Lastly, it will force the remaining partners to consider
thoughtfully the difficult and important questions as to the
appropriate method of valuation under the circumstances, and in
particular, whether they should use going concern or liquidation
value. Simply getting that information on the record in a timely
fashion should increase the likelihood of a negotiated resolution
of the parties' differences during the 120day period within which
the dissociated partner must bring suit.

 
9. Subsection (h) replaces UPA Section 38(2)(c) and provides
a somewhat different rule for payment to a partner whose
dissociation before the expiration of a definite term or the
completion of a particular undertaking is wrongful under Section
602(b).
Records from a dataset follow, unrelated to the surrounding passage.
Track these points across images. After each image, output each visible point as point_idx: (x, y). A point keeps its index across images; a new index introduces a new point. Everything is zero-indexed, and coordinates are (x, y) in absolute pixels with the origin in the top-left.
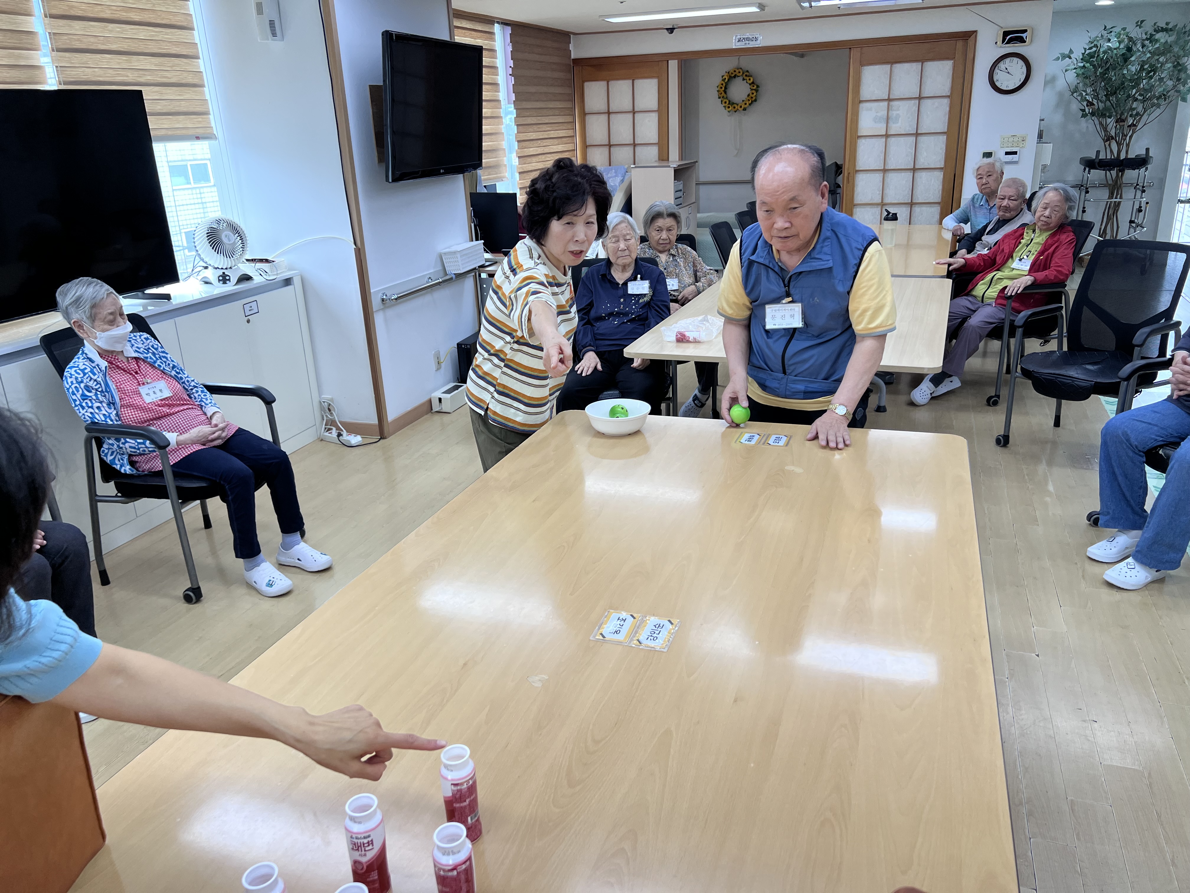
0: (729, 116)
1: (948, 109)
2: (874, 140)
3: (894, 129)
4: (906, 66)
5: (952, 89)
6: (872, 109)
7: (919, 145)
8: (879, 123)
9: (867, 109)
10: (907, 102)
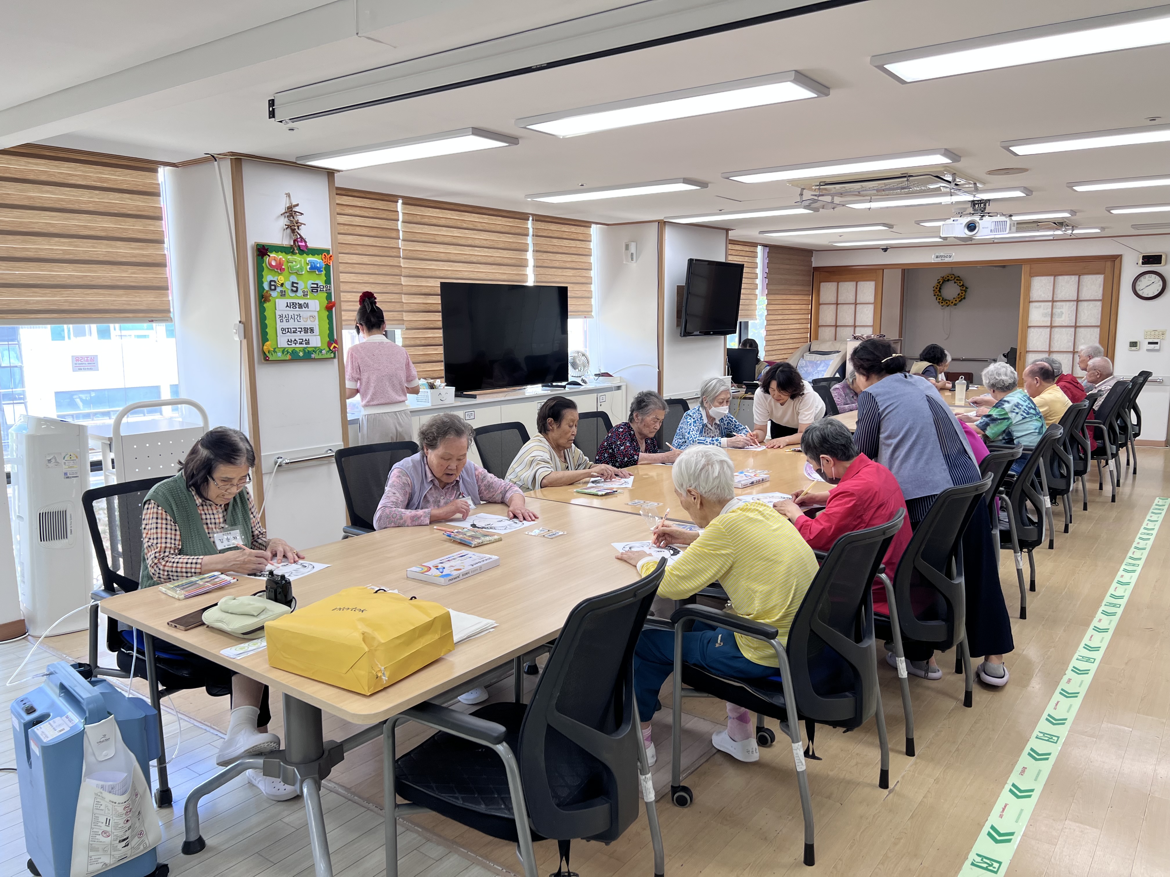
0: (942, 309)
1: (1100, 309)
2: (1041, 330)
3: (1057, 322)
4: (1066, 278)
5: (1104, 295)
6: (1040, 306)
7: (1078, 334)
8: (1045, 317)
9: (1036, 307)
10: (1068, 303)
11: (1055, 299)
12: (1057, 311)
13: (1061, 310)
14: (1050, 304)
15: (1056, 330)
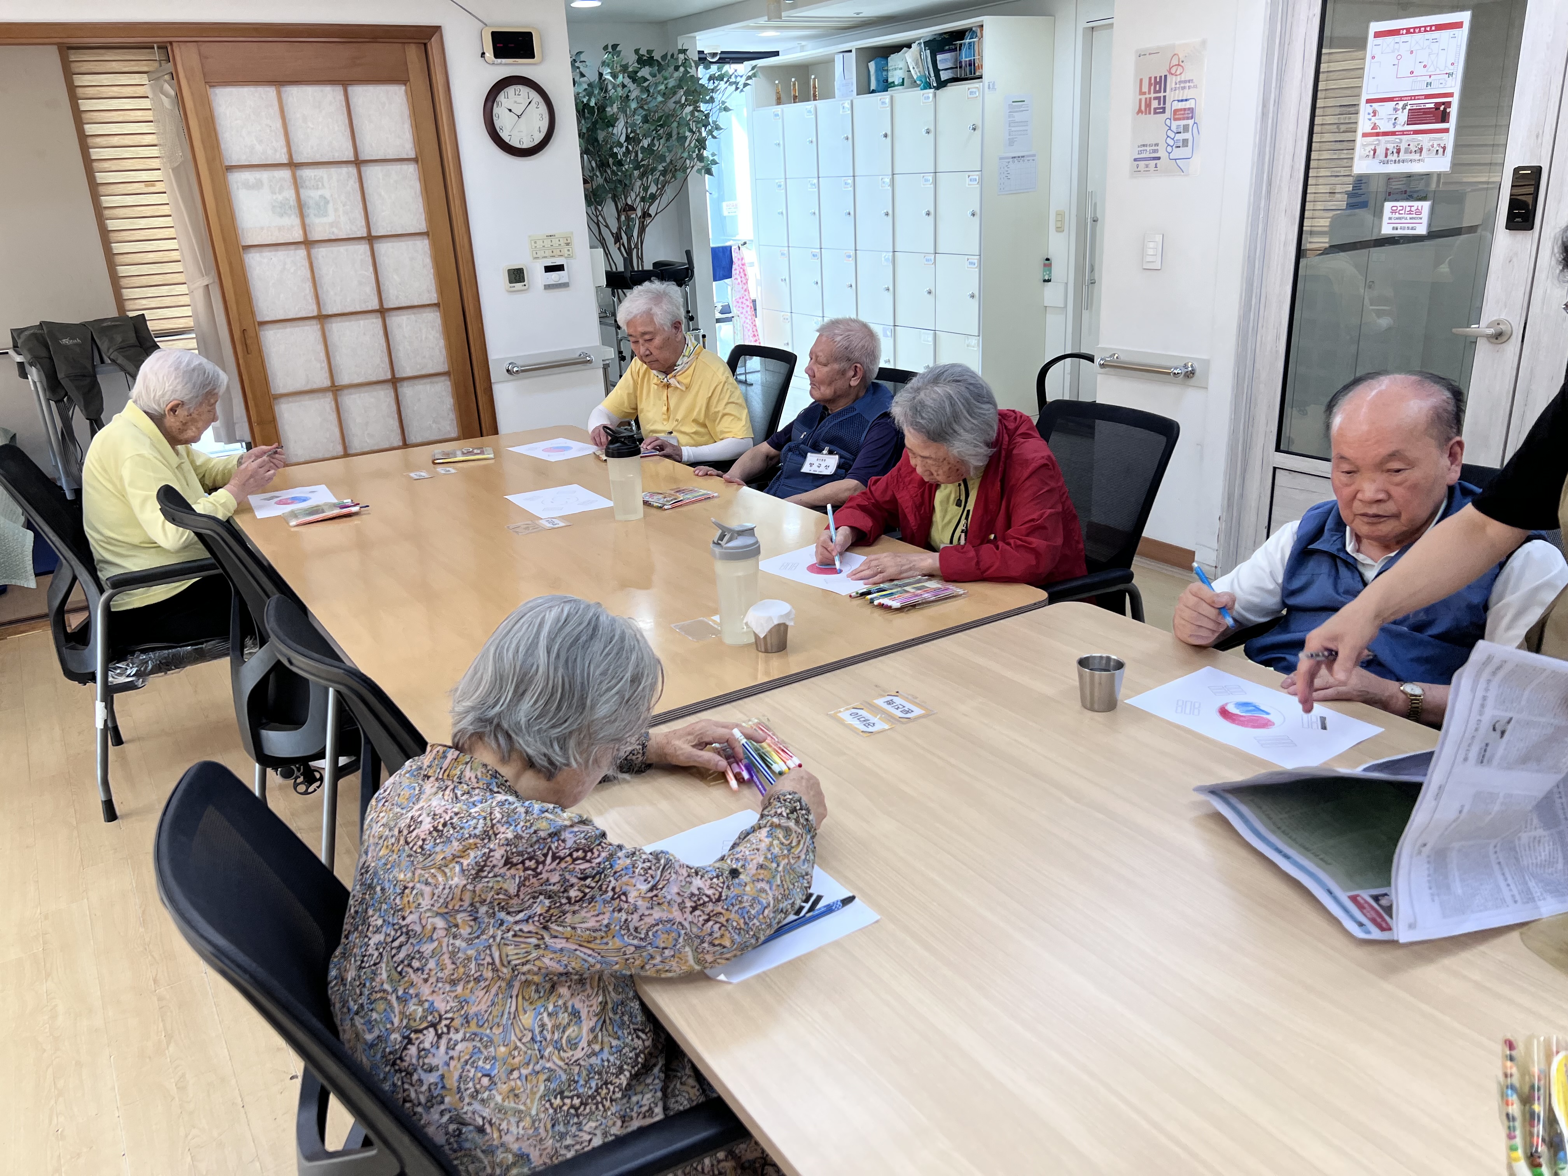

Under subsection (h), a wrongfully dissociating partner
is not entitled to receive any portion of the buyout price before
the expiration of the term or completion of the undertaking,
unless the dissociated partner establishes to the satisfaction of
the court that earlier payment will not cause undue hardship to
the business of the partnership. In all other cases, there must
be an immediate payment in cash.

 
10. Subsection (i) provides that a dissociated partner may
maintain an action against the partnership to determine the
buyout price, any offsets, or other terms of the purchase
obligation. The action must be commenced within 120 days after
the partnership tenders payment of the amount it estimates to be
due or, if deferred payment is authorized, its written offer.
This provision creates a 120day "cooling off" period. It also
allows the parties an opportunity to negotiate their differences
after disclosure by the partnership of its financial statements
and other required information.

 
If the partnership fails to tender payment of the estimated
amount due (or a written offer, if deferred payment is
authorized), the dissociated partner has one year after written
demand for payment in which to commence suit.